BIJLAGE I: De tenlastelegging
Aan bovenbedoelde gedagvaarde persoon wordt tenlastegelegd dat
hij op of omstreeks 24 september 2014 te Breukelen, gemeente Stichtse Vecht, tezamen en in vereniging met een ander of anderen, althans alleen, opzettelijk heeft geteeld en/of bereid en/of bewerkt en/of verwerkt en/of verkocht en/of afgeleverd en/of verstrekt en/of vervoerd, in elk geval opzettelijk aanwezig heeft gehad, een hoeveelheid van ongeveer 30230 gram, in
elk geval een hoeveelheid van meer dan 30 gram hennep, zijnde hennep een middel als bedoeld in de bij de Opiumwet behorende lijst II, dan wel aangewezen krachtens het vijfde lid van artikel 3a van die wet;
art 3 ahf/ond B Opiumwet
art 11 lid 2 Opiumwet

Voetnoten

1.Proces-verbaal van bevindingen met bijlagen, pagina 83 en 84.

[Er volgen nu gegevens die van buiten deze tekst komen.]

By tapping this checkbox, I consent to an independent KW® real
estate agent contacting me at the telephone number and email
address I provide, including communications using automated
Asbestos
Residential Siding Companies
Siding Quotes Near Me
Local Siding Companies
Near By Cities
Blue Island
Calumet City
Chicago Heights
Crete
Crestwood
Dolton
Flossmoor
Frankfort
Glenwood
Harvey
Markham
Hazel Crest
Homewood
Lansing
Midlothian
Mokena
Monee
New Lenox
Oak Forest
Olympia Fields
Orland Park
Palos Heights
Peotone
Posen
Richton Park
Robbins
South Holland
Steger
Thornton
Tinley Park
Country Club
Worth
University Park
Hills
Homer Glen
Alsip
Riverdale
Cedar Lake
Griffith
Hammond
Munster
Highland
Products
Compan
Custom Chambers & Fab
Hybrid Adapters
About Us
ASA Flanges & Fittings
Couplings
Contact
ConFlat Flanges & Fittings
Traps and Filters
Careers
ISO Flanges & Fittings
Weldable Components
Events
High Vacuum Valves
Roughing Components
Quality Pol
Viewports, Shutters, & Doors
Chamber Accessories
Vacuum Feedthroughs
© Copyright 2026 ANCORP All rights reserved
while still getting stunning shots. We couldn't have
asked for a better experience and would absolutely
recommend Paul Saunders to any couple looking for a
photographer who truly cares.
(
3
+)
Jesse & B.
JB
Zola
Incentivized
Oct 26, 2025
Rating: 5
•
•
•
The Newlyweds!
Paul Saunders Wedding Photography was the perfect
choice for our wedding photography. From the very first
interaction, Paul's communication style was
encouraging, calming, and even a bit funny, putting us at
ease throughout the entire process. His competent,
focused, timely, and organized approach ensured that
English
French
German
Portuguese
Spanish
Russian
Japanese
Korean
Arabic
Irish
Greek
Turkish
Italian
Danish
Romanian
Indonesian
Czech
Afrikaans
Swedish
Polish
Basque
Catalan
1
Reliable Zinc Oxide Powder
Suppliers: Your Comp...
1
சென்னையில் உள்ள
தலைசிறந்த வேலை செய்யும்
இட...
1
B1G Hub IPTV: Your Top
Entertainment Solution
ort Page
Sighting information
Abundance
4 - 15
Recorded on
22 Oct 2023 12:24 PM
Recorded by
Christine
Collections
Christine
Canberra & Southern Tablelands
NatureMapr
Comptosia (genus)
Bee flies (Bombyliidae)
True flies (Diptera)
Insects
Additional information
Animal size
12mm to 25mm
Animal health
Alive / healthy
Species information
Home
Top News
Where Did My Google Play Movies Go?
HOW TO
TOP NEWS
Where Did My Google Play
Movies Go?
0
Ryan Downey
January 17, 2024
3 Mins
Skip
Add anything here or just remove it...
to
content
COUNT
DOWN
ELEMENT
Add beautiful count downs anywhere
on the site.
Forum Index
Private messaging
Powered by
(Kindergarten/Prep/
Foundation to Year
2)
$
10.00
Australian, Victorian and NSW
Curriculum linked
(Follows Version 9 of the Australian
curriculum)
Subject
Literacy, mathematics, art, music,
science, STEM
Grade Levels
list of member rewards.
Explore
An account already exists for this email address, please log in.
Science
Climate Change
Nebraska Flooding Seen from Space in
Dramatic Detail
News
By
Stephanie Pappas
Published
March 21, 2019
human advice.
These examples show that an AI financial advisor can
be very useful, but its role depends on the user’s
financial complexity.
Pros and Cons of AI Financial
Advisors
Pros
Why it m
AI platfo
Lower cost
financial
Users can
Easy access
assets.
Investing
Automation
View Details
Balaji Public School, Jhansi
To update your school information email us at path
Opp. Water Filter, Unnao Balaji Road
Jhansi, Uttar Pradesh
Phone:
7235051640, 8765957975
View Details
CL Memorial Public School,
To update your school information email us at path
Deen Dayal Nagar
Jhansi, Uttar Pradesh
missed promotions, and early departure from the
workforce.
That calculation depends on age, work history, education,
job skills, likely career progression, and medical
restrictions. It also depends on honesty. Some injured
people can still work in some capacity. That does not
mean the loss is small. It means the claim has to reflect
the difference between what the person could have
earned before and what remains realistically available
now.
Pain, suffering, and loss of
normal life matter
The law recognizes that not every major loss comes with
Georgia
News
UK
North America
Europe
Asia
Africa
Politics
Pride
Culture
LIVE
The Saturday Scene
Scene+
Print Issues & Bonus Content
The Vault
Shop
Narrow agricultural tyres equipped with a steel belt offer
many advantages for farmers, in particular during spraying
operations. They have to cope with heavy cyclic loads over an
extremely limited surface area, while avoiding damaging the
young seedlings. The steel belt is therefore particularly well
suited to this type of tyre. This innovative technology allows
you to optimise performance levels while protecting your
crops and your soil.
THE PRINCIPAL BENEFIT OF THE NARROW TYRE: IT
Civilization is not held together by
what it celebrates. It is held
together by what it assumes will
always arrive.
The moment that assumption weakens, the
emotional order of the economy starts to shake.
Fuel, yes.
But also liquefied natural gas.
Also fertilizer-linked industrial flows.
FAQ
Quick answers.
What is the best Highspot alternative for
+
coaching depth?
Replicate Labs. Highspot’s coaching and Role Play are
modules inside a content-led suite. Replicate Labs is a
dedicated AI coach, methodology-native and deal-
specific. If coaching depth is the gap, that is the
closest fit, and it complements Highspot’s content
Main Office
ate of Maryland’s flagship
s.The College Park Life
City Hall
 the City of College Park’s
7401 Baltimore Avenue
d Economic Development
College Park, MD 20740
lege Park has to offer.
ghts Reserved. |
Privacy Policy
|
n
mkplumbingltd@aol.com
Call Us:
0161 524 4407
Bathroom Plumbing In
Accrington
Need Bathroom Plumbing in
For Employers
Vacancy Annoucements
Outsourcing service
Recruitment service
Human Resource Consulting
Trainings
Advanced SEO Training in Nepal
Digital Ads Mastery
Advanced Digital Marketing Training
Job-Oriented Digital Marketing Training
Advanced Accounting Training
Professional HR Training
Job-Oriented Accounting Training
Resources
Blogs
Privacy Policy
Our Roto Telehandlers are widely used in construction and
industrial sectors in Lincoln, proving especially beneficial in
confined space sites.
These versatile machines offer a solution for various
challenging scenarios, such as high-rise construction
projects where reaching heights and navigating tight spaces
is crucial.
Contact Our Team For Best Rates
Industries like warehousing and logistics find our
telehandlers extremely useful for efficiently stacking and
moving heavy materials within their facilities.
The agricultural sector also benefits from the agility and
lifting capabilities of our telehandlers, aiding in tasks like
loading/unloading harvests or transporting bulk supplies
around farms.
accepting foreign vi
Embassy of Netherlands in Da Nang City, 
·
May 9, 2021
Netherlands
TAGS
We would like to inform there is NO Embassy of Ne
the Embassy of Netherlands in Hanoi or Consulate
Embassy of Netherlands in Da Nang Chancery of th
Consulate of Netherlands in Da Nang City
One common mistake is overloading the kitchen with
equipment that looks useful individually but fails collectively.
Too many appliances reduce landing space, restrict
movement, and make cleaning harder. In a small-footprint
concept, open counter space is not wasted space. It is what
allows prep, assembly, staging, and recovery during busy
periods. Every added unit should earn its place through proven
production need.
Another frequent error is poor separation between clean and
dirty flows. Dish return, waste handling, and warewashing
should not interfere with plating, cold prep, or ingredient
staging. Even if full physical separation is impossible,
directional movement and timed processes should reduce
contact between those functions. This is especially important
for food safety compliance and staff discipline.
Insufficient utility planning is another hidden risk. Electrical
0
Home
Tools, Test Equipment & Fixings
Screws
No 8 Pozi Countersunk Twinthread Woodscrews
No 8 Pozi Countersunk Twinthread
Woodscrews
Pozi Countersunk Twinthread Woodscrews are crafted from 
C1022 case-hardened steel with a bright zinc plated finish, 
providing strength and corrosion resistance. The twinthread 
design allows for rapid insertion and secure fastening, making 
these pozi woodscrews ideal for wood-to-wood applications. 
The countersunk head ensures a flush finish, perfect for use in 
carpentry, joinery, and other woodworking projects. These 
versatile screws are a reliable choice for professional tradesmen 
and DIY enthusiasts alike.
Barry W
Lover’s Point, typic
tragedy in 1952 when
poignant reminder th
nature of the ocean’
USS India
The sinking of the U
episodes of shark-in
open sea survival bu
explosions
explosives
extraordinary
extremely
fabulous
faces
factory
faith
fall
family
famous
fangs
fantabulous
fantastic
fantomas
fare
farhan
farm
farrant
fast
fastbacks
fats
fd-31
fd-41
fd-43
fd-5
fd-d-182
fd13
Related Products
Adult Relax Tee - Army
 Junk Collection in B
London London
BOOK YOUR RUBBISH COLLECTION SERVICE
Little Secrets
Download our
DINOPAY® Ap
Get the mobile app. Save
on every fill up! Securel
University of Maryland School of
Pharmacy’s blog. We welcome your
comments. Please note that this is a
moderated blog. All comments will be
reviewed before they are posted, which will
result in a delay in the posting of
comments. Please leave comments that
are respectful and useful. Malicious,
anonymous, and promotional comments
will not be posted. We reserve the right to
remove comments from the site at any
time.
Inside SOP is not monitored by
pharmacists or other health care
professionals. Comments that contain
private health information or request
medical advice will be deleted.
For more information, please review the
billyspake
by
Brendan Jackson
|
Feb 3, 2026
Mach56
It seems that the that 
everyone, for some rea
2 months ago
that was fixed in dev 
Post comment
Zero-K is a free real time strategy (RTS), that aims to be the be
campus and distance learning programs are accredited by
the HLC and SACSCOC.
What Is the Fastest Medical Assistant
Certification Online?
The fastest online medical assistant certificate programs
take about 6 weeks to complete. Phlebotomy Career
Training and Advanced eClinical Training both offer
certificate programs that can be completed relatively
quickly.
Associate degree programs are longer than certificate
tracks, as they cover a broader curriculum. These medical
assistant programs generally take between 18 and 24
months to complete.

2.Een geschrift als bedoeld in artikel 344, eerste lid, aanhef en onder 5 Wetboek van Strafvordering, te weten een afschrift van een huurcontract van Blue Rent A Car d.d. 23 september 2014, pagina 79 t/m 82.
3.Proces-verbaal bevindingen testen hennep, pagina 92 en 93.
4.Verklaring verdachte [verdachte], afgelegd ter terechtzitting d.d. 23 december 2014.